Rally to Protect the Rio Grande Valley: Stop Texas LNG!

 

This Wednesday (November 20) three impacted communities in the Rio Grande Valley: City of Port Isabel, Laguna Heights, and Long Island Village by the proposed Texas LNG fracked gas project will attend a contested case hearing to challenge the company’s air permit request from the Texas Commission on Environmental Quality (TCEQ). Environmental organizations, the Carrizo Comecrudo Tribe, and residents from the Rio Grande Valley area will attend the hearing to watch and show support for the communities challenging the air permit. They will also hold a press conference and rally during the hearing.

When: Wednesday, November 20 Where: Texas LNG Contested Case Hearing is from 9:00 AM - 5:00 PM inside the William P. Clements Bldg (300 W 15th S., Austin, TX 78701). The press conference is during the hearing from 11:00 - 12:30 PM, Outside Willam P. Clements State Office Bldg.
Who: The protest is organized by the Sierra Club, Carrizo Comecrudo Tribe of Texas, Extinction Rebellion ATX, and Public Citizen Texas and will be attended by Rio Grande Valley residents and indigenous leaders.
Speakers: Flora Gunderson, resident of Long Island Village Josette Cruz, anti-LNG activist and resident of Brownsville, TX Juan Mancias, Chairman of the Carrizo Comecrudo Tribe of Texas Rebekah Hinojosa, Sierra Club Organizer 
 
After the contested case hearing, the public is invited to join community members from the Rio Grande Valley and the Carrizo Comecrudo Tribe of Texas for a dinner and panel discussion to learn more and take action to stop the fracked gas expansion near South Padre Island, defend sacred indigenous sites, and protect communities from environmental racism.
 
Where: First Unitarian Universalist Church of Austin
4700 Grover Ave, Austin, Texas, 78756
When: Wednesday, November 20, 6:00 PM - 8:00 PM
 
Residents of the Rio Grande Valley have been fighting against a trio of proposed LNG facilities: Texas LNG, Annova LNG, and Rio Grande LNG for years.
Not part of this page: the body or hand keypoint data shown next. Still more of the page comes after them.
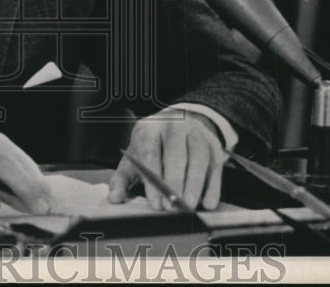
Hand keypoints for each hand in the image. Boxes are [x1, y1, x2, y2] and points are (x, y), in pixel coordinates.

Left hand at [108, 111, 225, 210]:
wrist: (178, 122)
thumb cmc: (151, 146)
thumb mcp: (134, 157)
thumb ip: (122, 178)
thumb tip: (114, 197)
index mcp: (149, 129)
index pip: (150, 153)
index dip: (153, 181)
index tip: (156, 205)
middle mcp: (174, 126)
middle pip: (176, 153)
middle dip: (175, 182)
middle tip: (173, 207)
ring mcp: (196, 132)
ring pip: (198, 156)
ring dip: (195, 183)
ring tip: (189, 205)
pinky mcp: (213, 144)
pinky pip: (215, 164)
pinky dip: (213, 185)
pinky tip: (208, 203)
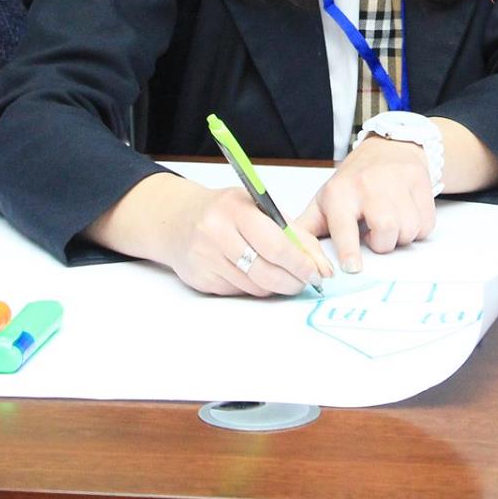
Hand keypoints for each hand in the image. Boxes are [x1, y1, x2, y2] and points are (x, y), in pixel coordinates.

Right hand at [152, 180, 333, 296]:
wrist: (177, 219)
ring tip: (284, 278)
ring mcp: (206, 258)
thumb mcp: (258, 207)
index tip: (318, 273)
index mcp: (236, 208)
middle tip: (306, 282)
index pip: (276, 244)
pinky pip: (239, 291)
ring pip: (255, 286)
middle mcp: (217, 232)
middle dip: (293, 281)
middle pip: (266, 271)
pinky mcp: (201, 279)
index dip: (301, 263)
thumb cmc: (225, 211)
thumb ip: (291, 231)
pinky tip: (254, 275)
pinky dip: (254, 287)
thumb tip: (320, 264)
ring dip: (276, 286)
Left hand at [292, 134, 436, 271]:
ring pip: (409, 230)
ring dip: (402, 235)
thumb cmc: (353, 182)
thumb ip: (307, 230)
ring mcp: (397, 181)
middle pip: (385, 231)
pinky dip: (419, 227)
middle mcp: (368, 185)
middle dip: (383, 243)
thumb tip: (292, 257)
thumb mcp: (324, 201)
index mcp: (339, 193)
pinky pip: (426, 223)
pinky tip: (406, 213)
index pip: (344, 225)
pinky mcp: (420, 181)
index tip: (352, 267)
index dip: (349, 249)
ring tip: (390, 222)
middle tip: (376, 234)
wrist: (388, 148)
The construction of the Texas LNG project and the other two LNG terminals would bulldoze pristine lands near South Padre Island to build flammable pipelines, storage tanks, and smoking flare stacks or ground flares that would pollute nearby communities and irreparably destroy the habitat of the endangered ocelot. Texas LNG would destroy a federally recognized indigenous historical site called “Garcia Pasture” with burial grounds and village remains that are sacred to the Carrizo Comecrudo Tribe of Texas. The Carrizo Comecrudo Tribe was not consulted about these projects. Due to local efforts, opposition to LNG in the RGV has reached three continents and convinced the major international bank BNP Paribas to drop its support for the Texas LNG project.